The London-based company said Tuesday it lost 87,000 subscriptions in the Netherlands in part because of “operational challenges associated with our network” and competition. Liberty Global bought Ziggo last year for 4.9 billion euros ($5.3 billion).
Liberty Global is seeking growth from broadband customers as video loses ground to streaming and on-demand services. It’s also turning to TV-show production and mobile-phone services for new revenue sources after acquiring pay-TV companies over the past decade. It now owns cable and wireless providers from Hungary to the U.K.
“Strong demand for our triple- and quad-play bundles continues to support our results despite difficulties in the Netherlands, which continued to face competitive and integration challenges,” Chief Executive Officer Mike Fries said in a statement.
Overall, Liberty Global added 138,000 subscriptions for the period versus 180,000 predicted by analysts at Pivotal Research Group in New York.
Asset Swap
Sales fell 0.8 percent to $4.57 billion from a year earlier, matching the average of analysts’ estimates compiled by Bloomberg. Net loss widened to $409.9 million from $241.2 million a year earlier.

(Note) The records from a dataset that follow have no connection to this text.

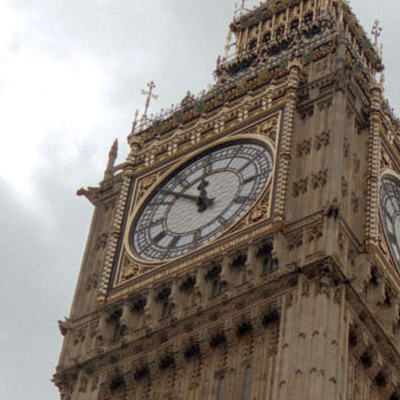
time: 11:51
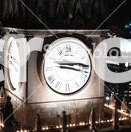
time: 3:17
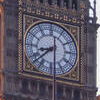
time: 8:38
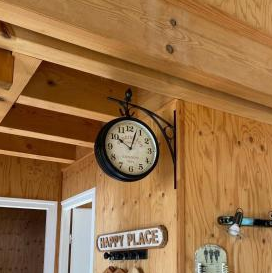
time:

Liberty Global is also in talks to exchange assets with wireless carrier Vodafone Group Plc, as the two companies move toward providing packages of Web, TV and mobile service.
Last week, Liberty Global increased its stake in U.K. broadcaster ITV Plc, which distributes shows such as “Downton Abbey.” In April, Liberty Global agreed to buy its first European wireless company, called Base, in Belgium. The deal gives Liberty control of a mobile-phone network, whereas in other countries it has to lease capacity from other carriers.